Scan the records and identify every line in which the string "over" occurs, then return those lines.

*** MATERIAL SHOWN Section Begins ***

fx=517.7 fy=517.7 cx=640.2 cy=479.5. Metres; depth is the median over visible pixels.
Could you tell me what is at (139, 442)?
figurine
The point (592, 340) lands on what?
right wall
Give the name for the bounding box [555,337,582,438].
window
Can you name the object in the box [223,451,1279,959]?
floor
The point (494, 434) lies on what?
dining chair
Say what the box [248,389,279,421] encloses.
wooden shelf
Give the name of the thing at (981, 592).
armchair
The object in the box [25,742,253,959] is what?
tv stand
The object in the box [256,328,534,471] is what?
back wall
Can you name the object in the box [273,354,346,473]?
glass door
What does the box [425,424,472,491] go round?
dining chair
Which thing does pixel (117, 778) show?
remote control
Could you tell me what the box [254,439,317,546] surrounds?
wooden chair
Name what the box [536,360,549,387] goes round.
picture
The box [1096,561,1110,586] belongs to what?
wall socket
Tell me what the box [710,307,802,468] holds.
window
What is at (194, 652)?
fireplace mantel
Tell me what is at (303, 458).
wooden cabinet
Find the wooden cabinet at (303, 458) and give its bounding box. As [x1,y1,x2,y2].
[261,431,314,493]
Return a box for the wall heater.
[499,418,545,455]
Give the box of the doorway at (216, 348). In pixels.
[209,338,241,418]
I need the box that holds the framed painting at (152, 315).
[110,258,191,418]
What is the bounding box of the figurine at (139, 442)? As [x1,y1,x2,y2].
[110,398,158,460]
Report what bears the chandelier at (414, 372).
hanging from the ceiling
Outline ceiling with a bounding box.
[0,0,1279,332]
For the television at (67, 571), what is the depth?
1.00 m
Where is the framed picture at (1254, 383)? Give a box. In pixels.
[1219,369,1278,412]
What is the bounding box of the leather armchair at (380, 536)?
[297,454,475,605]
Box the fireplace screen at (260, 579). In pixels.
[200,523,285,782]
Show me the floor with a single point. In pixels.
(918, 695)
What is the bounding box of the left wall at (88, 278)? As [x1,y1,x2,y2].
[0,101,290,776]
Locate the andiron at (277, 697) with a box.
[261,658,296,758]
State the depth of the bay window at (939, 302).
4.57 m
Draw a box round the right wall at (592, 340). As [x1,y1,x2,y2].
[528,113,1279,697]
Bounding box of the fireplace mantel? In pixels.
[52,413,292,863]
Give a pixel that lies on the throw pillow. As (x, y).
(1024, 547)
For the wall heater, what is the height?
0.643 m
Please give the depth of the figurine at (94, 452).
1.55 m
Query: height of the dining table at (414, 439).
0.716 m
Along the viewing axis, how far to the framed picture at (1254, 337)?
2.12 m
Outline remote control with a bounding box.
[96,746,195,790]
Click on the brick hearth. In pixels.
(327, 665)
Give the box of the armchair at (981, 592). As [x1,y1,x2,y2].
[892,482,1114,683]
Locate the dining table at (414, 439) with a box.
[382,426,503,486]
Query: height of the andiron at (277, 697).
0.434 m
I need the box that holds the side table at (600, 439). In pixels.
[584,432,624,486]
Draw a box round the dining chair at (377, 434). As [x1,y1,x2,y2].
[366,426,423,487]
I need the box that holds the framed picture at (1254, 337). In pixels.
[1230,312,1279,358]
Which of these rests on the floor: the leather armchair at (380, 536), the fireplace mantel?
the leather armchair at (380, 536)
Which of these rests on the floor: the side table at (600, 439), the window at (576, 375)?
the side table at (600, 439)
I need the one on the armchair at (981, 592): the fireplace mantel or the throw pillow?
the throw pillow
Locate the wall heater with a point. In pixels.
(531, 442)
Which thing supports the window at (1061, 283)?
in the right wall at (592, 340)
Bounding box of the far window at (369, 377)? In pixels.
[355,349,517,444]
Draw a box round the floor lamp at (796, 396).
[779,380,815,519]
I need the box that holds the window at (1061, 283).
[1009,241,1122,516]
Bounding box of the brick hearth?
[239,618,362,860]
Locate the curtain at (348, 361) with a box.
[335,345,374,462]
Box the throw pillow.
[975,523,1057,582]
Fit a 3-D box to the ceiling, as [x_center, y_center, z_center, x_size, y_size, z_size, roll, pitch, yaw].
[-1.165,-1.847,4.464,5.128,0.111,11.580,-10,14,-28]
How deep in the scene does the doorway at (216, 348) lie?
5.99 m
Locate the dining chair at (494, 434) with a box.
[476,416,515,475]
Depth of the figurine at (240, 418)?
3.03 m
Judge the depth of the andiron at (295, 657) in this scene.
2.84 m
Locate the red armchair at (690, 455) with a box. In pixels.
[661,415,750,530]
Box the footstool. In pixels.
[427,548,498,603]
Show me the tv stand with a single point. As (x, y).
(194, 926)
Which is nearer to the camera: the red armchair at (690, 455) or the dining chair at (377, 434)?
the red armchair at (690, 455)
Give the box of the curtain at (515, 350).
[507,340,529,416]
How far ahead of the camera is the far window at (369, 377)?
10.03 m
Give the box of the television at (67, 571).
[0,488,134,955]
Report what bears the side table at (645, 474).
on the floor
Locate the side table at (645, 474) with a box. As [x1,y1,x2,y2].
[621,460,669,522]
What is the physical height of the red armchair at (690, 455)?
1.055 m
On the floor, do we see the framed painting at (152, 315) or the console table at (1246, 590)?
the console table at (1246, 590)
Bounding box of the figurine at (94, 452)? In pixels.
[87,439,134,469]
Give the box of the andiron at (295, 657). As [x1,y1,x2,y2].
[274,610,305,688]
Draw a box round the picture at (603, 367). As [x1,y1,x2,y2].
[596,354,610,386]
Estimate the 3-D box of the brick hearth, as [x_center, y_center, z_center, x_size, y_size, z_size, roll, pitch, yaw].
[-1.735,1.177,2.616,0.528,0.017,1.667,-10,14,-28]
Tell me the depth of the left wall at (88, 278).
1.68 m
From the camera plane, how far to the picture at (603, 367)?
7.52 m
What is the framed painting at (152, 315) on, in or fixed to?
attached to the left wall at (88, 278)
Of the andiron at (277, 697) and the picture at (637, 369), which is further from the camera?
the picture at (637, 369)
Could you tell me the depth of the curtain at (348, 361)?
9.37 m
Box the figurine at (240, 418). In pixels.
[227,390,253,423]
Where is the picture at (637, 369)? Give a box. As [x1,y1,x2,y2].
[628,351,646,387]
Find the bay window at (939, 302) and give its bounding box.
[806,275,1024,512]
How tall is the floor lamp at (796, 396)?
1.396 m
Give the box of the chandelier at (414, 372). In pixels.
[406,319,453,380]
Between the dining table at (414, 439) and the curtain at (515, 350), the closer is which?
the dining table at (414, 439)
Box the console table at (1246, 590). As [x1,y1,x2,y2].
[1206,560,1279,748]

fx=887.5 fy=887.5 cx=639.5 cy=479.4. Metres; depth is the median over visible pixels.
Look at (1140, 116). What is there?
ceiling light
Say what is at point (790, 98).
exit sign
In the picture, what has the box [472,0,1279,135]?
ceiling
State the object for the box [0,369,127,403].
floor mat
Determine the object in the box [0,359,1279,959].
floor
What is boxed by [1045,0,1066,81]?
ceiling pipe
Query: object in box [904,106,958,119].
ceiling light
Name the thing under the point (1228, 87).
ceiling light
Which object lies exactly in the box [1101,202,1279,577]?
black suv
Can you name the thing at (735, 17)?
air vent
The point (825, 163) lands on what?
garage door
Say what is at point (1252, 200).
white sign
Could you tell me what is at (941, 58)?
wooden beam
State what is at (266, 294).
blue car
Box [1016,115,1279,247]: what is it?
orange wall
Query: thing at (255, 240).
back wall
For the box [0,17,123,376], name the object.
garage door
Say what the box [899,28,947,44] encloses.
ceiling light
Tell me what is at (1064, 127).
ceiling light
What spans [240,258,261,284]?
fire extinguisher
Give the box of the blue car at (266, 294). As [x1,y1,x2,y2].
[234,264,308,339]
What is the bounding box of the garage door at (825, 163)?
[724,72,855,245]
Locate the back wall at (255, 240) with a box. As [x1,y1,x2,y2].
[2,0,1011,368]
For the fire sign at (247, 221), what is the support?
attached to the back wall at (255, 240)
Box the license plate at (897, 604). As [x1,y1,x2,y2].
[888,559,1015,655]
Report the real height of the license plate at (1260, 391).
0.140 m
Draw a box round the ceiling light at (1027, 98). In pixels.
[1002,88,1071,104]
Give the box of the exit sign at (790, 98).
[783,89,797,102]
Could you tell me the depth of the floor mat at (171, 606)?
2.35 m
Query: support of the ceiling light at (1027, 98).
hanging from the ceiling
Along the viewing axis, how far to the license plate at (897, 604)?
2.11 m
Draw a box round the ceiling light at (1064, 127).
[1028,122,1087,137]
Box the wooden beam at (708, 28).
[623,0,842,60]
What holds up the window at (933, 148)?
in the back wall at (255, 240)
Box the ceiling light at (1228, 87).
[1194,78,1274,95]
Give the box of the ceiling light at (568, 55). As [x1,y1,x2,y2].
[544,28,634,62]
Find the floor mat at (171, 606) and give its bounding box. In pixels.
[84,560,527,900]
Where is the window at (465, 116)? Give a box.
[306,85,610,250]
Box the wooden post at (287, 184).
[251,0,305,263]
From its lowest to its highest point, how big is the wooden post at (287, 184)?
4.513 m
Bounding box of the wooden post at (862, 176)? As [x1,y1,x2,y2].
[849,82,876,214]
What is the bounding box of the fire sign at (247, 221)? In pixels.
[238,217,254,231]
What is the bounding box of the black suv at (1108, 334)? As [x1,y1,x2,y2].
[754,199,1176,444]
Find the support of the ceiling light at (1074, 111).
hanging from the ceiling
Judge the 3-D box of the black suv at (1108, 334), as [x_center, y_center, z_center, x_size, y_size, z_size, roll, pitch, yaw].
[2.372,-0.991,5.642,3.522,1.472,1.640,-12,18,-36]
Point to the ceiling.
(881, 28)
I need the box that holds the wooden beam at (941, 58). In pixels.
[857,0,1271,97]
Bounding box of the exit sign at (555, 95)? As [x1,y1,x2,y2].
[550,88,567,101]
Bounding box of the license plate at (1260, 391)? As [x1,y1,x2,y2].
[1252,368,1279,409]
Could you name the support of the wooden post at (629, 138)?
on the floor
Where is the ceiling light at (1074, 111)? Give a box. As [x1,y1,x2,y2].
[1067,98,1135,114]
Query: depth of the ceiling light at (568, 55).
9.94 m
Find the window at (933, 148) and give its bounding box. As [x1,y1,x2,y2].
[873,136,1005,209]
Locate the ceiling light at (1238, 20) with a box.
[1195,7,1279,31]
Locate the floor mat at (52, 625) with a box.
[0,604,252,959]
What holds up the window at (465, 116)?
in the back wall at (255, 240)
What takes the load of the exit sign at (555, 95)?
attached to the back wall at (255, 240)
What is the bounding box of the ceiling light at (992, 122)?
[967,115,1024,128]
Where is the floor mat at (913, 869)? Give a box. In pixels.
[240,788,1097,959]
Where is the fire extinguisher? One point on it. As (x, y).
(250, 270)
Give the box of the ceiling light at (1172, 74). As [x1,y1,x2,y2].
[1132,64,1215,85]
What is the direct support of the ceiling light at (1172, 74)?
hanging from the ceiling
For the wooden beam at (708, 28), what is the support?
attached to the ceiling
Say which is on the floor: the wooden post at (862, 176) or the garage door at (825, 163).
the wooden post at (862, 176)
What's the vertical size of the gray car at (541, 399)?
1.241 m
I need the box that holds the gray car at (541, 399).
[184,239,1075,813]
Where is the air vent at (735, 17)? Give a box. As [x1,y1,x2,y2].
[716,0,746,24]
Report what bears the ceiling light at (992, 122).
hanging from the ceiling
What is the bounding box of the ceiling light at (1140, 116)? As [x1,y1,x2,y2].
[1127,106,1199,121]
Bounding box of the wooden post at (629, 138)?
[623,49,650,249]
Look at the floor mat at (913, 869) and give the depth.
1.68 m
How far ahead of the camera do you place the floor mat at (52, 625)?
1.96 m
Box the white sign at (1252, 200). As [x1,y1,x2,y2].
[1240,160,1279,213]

*** MATERIAL SHOWN Section Ends ***

## [ANSWER AREA]
fx=517.7 fy=517.7 cx=640.2 cy=479.5. Metres; depth is the median over visible pixels.
fx=887.5 fy=887.5 cx=639.5 cy=479.4. Metres; depth is the median over visible pixels.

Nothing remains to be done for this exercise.